Permutation Induces Equivalence Relation
Contents |
Theorem
Let $S_n$ denote the symmetric group on $n$ letters.
Let $\pi \in S_n$.
Let $\mathcal R_\pi$ be the relation defined by:
- $i \mathcal R_\pi j \iff \exists k \in \Z: \pi^k \left({i}\right) = j$
Then $\mathcal R_\pi$ is an equivalence relation.
Corollary
It follows that $i \mathcal R_\pi j$ if $i$ and $j$ are in the same cycle of $\pi$.
Proof
Let $\pi \in S_n$.
First we note that, from Finite Group Elements of Finite Order, every element of a finite group has finite order.
Thus $\pi$ has finite order, so $\exists r \in \Z: \pi^r = e$
Checking in turn each of the critera for equivalence:
Reflexive
From above, $\exists r \in \Z: \pi^r = e$.

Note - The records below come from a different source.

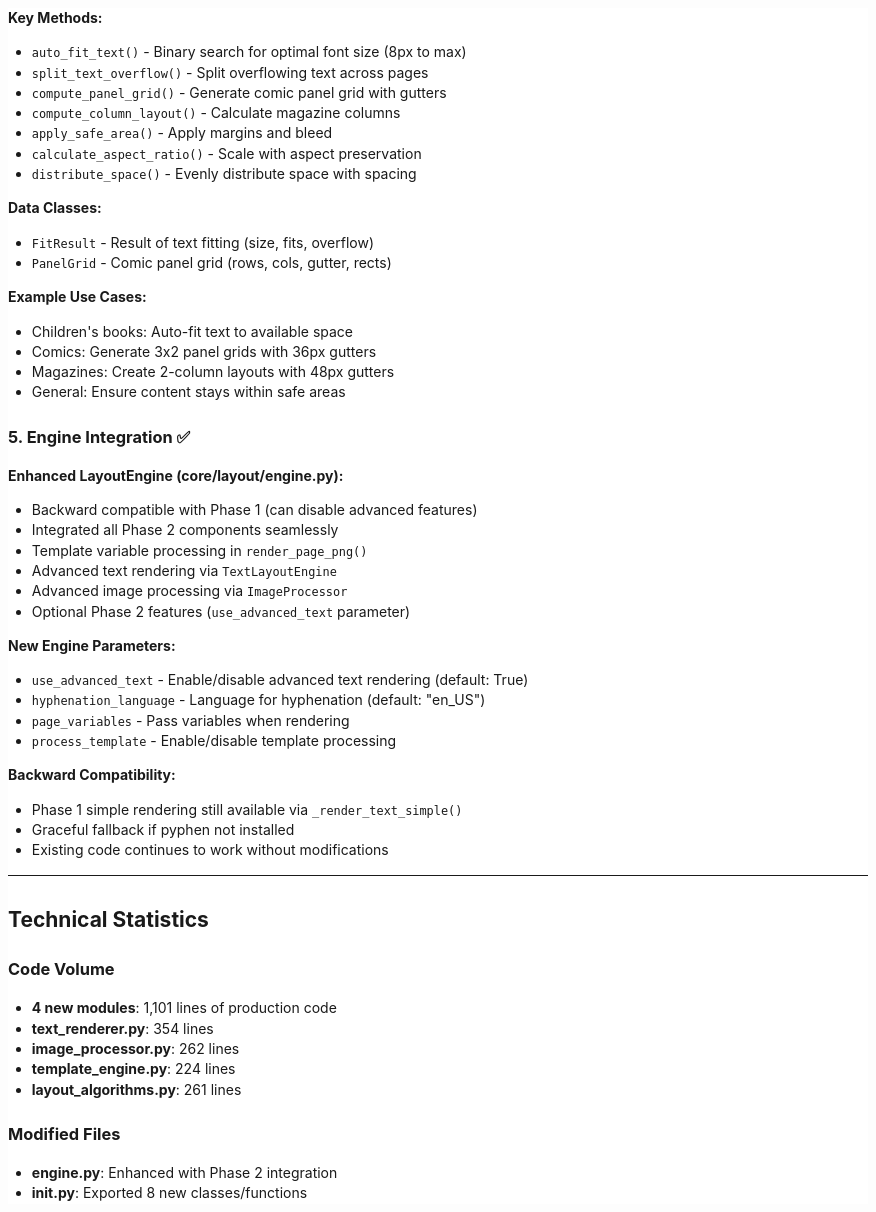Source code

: **Key Methods:**
- `auto_fit_text()` - Binary search for optimal font size (8px to max)
- `split_text_overflow()` - Split overflowing text across pages
- `compute_panel_grid()` - Generate comic panel grid with gutters
- `compute_column_layout()` - Calculate magazine columns
- `apply_safe_area()` - Apply margins and bleed
- `calculate_aspect_ratio()` - Scale with aspect preservation
- `distribute_space()` - Evenly distribute space with spacing

**Data Classes:**
- `FitResult` - Result of text fitting (size, fits, overflow)
- `PanelGrid` - Comic panel grid (rows, cols, gutter, rects)

**Example Use Cases:**
- Children's books: Auto-fit text to available space
- Comics: Generate 3x2 panel grids with 36px gutters
- Magazines: Create 2-column layouts with 48px gutters
- General: Ensure content stays within safe areas

### 5. Engine Integration ✅

**Enhanced LayoutEngine (core/layout/engine.py):**
- Backward compatible with Phase 1 (can disable advanced features)
- Integrated all Phase 2 components seamlessly
- Template variable processing in `render_page_png()`
- Advanced text rendering via `TextLayoutEngine`
- Advanced image processing via `ImageProcessor`
- Optional Phase 2 features (`use_advanced_text` parameter)

**New Engine Parameters:**
- `use_advanced_text` - Enable/disable advanced text rendering (default: True)
- `hyphenation_language` - Language for hyphenation (default: "en_US")
- `page_variables` - Pass variables when rendering
- `process_template` - Enable/disable template processing

**Backward Compatibility:**
- Phase 1 simple rendering still available via `_render_text_simple()`
- Graceful fallback if pyphen not installed
- Existing code continues to work without modifications

---

## Technical Statistics

### Code Volume
- **4 new modules**: 1,101 lines of production code
- **text_renderer.py**: 354 lines
- **image_processor.py**: 262 lines
- **template_engine.py**: 224 lines
- **layout_algorithms.py**: 261 lines

### Modified Files
- **engine.py**: Enhanced with Phase 2 integration
- **__init__.py**: Exported 8 new classes/functions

Therefore $\exists k \in \Z: \pi^k \left({i}\right) = i$.
So $\mathcal R_\pi$ is reflexive.
$\Box$
Symmetric
Let $\pi^k \left({i}\right) = j$.
Because $\pi^r = e$, we have $\pi^r \left({i}\right) = i$ (from above).
Thus $\pi^{r-k} \left({j}\right) = i$.
So $\mathcal R_\pi$ is symmetric.
$\Box$
Transitive
Let $\pi^{s_1} \left({i}\right) = j, \pi^{s_2} \left({j}\right) = k$.
Then $\pi^{s_1 + s_2} \left({i}\right) = k$.
So $\mathcal R_\pi$ is transitive.
$\Box$
All criteria are met, and so $\mathcal R_\pi$ is an equivalence relation.
$\blacksquare$